Proposals to raise the gas tax are unpopular with New Jersey residents: 68 percent of whom oppose an increase, according to a January Fairleigh Dickinson University PublicMind poll. Just 28 percent of the 803 adults polled were in favor.

"The polling suggests that people don't want to see tax increase. This is the least biggest surprise in history," said MacInnes, who called for a stable source of revenue.

Seizing on the poll, Americans for Prosperity New Jersey today issued a statement opposing a gas tax hike and imploring lawmakers not to "exploit" the temporary drop in gas prices.

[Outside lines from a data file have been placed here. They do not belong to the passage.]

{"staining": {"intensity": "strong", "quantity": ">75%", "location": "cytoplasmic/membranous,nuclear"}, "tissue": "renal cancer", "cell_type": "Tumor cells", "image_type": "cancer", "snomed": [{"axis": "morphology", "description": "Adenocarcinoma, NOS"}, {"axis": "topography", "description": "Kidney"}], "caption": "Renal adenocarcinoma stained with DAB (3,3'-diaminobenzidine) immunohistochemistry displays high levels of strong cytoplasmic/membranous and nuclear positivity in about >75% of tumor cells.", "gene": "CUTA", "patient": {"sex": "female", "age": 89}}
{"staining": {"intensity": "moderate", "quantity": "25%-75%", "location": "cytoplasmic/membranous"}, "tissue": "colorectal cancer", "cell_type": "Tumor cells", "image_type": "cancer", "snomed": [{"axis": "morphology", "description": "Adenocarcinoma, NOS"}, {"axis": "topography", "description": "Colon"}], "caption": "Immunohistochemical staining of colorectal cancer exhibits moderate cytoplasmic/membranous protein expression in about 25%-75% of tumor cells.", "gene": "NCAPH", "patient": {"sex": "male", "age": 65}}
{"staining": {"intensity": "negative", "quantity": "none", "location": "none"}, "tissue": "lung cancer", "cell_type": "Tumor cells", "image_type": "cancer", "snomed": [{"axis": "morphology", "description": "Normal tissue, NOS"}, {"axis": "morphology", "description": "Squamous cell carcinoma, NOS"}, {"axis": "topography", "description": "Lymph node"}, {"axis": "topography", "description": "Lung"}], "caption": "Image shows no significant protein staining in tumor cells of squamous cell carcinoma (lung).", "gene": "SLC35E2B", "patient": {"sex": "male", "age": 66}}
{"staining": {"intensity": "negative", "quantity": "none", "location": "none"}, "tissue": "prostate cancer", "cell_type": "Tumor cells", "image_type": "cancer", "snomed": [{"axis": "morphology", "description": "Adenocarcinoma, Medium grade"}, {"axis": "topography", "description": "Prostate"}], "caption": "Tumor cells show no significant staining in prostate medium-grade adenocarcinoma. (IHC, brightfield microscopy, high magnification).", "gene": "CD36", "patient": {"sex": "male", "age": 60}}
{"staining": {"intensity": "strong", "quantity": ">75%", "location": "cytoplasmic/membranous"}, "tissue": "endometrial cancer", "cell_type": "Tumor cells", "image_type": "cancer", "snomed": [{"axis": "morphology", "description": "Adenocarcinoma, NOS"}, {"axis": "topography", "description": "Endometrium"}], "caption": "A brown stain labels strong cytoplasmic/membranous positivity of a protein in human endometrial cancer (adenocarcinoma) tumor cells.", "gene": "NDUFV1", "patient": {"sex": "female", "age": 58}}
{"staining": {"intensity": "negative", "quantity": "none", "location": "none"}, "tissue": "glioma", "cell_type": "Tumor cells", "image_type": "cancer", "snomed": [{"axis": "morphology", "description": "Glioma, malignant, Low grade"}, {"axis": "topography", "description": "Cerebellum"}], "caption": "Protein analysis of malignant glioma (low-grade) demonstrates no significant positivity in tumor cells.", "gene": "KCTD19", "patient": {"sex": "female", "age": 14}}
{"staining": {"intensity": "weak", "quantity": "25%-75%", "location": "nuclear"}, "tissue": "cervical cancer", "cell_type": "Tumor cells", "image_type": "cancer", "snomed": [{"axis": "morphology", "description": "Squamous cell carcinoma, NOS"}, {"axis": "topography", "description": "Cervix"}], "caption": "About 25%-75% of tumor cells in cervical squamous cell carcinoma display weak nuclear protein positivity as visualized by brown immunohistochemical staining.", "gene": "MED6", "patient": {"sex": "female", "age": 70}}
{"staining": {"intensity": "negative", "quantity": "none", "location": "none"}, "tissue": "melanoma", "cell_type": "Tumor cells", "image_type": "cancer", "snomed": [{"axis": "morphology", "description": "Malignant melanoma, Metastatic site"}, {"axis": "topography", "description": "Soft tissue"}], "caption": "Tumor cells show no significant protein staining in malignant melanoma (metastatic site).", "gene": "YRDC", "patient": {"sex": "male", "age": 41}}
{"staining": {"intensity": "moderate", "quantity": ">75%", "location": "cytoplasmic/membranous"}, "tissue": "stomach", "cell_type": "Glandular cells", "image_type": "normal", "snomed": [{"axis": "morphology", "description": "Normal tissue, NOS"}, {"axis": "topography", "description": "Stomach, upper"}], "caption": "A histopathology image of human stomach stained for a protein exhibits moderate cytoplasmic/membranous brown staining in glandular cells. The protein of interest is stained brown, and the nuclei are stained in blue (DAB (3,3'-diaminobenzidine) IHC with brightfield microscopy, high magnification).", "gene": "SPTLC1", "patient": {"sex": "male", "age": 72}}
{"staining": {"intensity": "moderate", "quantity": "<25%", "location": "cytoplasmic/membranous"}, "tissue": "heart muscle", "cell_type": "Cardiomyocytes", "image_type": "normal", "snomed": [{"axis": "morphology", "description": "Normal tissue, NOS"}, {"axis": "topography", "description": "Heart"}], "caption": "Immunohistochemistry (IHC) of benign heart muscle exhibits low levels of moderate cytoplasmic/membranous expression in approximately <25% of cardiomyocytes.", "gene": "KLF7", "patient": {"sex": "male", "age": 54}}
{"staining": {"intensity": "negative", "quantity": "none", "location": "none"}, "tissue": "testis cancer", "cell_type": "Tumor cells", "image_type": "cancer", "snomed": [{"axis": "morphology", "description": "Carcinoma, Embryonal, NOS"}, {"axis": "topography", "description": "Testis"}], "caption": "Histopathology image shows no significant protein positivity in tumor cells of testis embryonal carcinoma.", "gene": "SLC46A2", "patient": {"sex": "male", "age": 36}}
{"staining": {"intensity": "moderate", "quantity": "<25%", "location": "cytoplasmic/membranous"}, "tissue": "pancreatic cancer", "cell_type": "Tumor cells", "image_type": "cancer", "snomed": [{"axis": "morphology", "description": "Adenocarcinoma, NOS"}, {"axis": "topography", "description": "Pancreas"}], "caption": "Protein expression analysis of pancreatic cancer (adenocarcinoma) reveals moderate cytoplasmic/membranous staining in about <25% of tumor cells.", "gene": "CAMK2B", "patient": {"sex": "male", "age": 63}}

A gas tax hike would cost households earning less than $45,000 a year a larger share of their income than any other income level, according to the NJPP report.

Households with income less than $23,000 a year would see a half of one percent increase in taxes paid as a share of their income, compared with one-tenth of one percent increase for those earning more than $121,000, according to the report.

Boosting the tax credit from 20 percent of the federal tax credit to 25 percent for certain low-income workers and families would return as much as $350 a year to those households and cost the state $57 million annually.

Ann Vardeman of New Jersey Citizen Action said the credit may not seem like much, but it's equal to a week's worth of work for someone making minimum wage, or groceries for a month or catching up on utility bills.

"If policymakers are going to consider a tax increase, a regressive tax increase that disproportionately affects low-income people, it would not only be unconscionable not to fully restore the state's Earned Income Tax Credit to 25 percent, but really we should be talking about raising it," she said.

While calling for the increased EITC to offset a gas tax hike, MacInnes and NJPP criticized those who would couple it with cuts to the estate and inheritance tax.

"Pairing a much-needed gas tax hike with a reduction in or elimination of New Jersey's estate or inheritance taxes, as several lawmakers have suggested, makes little sense," the group said in a report. "Cutting the estate or inheritance taxes would drain the general fund and give a tax cut to the very households that stand to feel the least impact of the gas tax hike."

A spokesman for Gov. Chris Christie did not immediately respond to a request for comment.